José Bagulho já sabe que o arranque de todos os anos letivos se fazem acompanhar de surpresas contidas. “Da parte das crianças, não noto que elas me olhem de forma diferente”, conta. “Da parte dos pais, há muitas vezes alguma estranheza”. “Sei que quando vão à primeira reunião esperam uma Manuela, uma Conceição ou uma Rosário e levam com um José à frente e não estão nada habituados”, diz, bem disposto.
“Sei que os pais, quando vão à primeira reunião, esperam uma Manuela, uma Conceição ou uma Rosário e levam com um José à frente”, analisa o educador de infância
Ainda hoje, passados 30 anos a trabalhar em jardins de infância e há quatro a lidar diretamente com os meninos e meninas com idades entre os 3 e os 5 anos, Bagulhorevela que, nos primeiros encontros com os progenitores, “tem de puxar dos galões para mostrar que é igualmente carinhoso, atencioso”. “Tenho de dizer que não sou maternal. Afinal, sou um homem, só posso ser paternal”, brinca.
O decurso do ano acaba por jogar a favor deste educador de infância. “Só na última reunião, quando fazemos o balanço, é que os pais revelam que ficaram inicialmente um pouco apreensivos, mas que depois ficou tudo bem”.
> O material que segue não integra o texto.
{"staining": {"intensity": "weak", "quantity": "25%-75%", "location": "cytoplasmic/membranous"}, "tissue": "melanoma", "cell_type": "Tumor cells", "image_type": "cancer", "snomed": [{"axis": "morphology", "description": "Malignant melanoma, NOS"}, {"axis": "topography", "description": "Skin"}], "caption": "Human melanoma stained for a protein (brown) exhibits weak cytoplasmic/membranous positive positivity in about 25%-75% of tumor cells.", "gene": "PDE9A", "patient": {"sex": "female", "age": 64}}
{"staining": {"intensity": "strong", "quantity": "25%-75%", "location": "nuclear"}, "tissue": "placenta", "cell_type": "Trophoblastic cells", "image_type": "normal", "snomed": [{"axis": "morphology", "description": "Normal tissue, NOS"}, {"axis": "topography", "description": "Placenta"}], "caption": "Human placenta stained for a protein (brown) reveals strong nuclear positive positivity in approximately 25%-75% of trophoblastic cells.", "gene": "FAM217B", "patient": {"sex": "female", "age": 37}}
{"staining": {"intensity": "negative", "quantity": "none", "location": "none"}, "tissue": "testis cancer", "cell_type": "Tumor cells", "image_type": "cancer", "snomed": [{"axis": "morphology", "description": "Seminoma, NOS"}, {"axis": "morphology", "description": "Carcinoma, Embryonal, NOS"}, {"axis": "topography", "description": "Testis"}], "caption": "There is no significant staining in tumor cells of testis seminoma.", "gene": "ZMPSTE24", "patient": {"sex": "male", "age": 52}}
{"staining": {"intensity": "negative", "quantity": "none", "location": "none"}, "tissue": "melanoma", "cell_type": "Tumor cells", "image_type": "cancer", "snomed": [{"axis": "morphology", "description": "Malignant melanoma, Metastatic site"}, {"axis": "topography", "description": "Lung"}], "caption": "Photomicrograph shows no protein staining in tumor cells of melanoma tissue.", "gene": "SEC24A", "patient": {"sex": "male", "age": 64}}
Mas se os progenitores olham, inicialmente, com desconfiança, os pares de José têm atitude diferente. “Os colegas observam-me com curiosidade e expectativa elevadas, o que me obriga sempre a superar-me. Tudo o que faço é normalmente muito visto e notado e só tenho a hipótese de ser bom profissional”, explica. Joana Guerreiro, por seu lado, já não sente que esta observação dos colegas está vencida.
O que reivindicam?
“Há trabalho a fazer pela sociedade no que diz respeito à forma como olham para nós”, pede Bagulho, que lembra que a política tem de vencer esta desigualdade. “Falamos da necessidade de haver uma maior paridade ao contrário do que tem sido habitual e não tem havido coragem política para o fazer”, revela. Afinal, questiona-se: “porque hão de as crianças crescer apenas com opiniões, testemunhos femininos, não havendo contributos masculinos ao barulho?” Para este educador de infância, a “paridade no de género no ensino é uma necessidade”.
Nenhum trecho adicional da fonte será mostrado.